Techniques for Designing Energy-Aware MPSoCs: Part 3Computation and storage energy directly benefit from device scaling (smaller gates, smaller memory cells), but unfortunately the energy for global communication does not scale down.
Projections assuming aggressive physical and circuit level optimizations for global wires  show that global communication on chip will require increasingly higher energy, the majority of it being active energy.
Hence, communication-related energy is a significant concern in future MPSoC systems that will create many new challenges that have not been addressed in traditional high-performance on-chip interconnect design.
In this section we will explore various communication energy minimization approaches, moving from simple architectures (shared busses and point-to-point links), to complex advanced interconnects (networks on-chip [NoCs]) that are applicable to MPSoCs.
The simplest on-chip communication channel is a bundle of wires, often called a bus. To be more precise, however, a bus can be significantly more complex than a bundle of wires. On-chip busses are highly shared communication infrastructures, with complex logic blocks for arbitration and interfacing. In an effort to maintain consistency with the surveyed literature, in the following we will use the term ''bus'' just as a synonym for a set of bundled wires.
It is, however, important to remember that implementing encoding schemes in real-life designs requires maintaining compliance with complex SoC bus protocols. This is not an easy task, as outlined in Osborne et al. .
Bus Encoding for Low Power
Bus data communication has traditionally adopted straightforward encodings and modulation. The transfer function of the encoder and modulator of binary non-return-to-zero input streams was implicitly assumed to be unitary. In other words, no modulation and encoding were applied to the binary data before sending it on the bus. Low-energy communication techniques remove this implicit assumption, by introducing the concept of signal coding for low power.
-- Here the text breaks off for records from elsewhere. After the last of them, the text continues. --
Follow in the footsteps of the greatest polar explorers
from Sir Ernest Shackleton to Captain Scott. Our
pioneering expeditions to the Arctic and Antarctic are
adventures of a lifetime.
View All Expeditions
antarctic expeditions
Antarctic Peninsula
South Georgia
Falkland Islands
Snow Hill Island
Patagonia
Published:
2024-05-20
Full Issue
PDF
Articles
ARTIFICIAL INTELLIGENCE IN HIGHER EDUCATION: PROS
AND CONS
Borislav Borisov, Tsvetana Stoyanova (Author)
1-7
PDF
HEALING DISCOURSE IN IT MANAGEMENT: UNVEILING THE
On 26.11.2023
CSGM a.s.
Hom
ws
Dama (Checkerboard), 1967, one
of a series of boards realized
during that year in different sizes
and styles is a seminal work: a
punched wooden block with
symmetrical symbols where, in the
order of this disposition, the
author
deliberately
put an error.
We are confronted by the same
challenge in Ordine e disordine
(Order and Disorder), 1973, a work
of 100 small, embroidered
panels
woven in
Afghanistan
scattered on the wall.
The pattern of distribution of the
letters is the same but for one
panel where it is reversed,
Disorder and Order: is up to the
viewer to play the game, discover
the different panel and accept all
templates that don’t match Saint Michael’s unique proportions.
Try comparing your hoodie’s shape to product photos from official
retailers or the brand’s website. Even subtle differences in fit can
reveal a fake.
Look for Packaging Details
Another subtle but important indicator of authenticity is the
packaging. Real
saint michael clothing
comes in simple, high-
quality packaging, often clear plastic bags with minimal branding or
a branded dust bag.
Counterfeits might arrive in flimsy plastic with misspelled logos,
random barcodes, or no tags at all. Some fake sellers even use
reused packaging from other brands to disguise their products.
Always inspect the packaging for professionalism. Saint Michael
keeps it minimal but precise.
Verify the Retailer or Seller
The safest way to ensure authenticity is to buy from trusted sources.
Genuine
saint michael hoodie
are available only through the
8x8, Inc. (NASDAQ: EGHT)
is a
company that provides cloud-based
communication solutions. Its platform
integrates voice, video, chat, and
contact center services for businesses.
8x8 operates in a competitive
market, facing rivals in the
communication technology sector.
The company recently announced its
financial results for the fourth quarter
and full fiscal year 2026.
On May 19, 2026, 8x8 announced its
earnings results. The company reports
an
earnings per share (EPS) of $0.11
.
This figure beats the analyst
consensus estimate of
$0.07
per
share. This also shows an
The basic idea behind these approaches is to encode data sent through the communication channel to minimize its average switching activity, which is proportional to dynamic power consumption in CMOS technology. Ramprasad et al.  studied the data encoding for minimum switching activity problem and obtained upper and lower bounds on transition activity reduction for any encoding algorithm.
This important theoretical result can be summarized as follows: the savings obtainable by encoding depend on the entropy rate1 of the data source and on the amount of redundancy in the code. The higher the entropy rate, the lower the energy savings that can be obtained by encoding with a given code redundancy.
Even though the work by Ramprasad et al.  provides a theoretical framework for analyzing encoding algorithms, it does not provide general techniques for obtaining effective encoders and decoders. The complexity and energy cost of encoding and decoding circuits must be taken into account when evaluating any bus-encoding scheme.
Several authors have proposed low-transition activity encoding and decoding schemes. To illustrate the characteristics of these schemes in a simple setting, we consider a point-to-point, one-directional bus connecting two modules (e.g., a processor and its memory), as shown in Figure 2-10 below.
|Figure 2-10. Bus encoding: one-directional communication.|
Data from the source module are encoded, transmitted on the bus, and decoded at the destination. A practical instance of this configuration is the address bus for the processor/memory system. If the bus has very large parasitic capacitance, the energy dissipated in driving the lines during signal transitions dominates the total energy cost of communication (including the cost of encoding and decoding). However, as discussed in the following, this assumption has to be carefully validated whenever a new encoding scheme is proposed.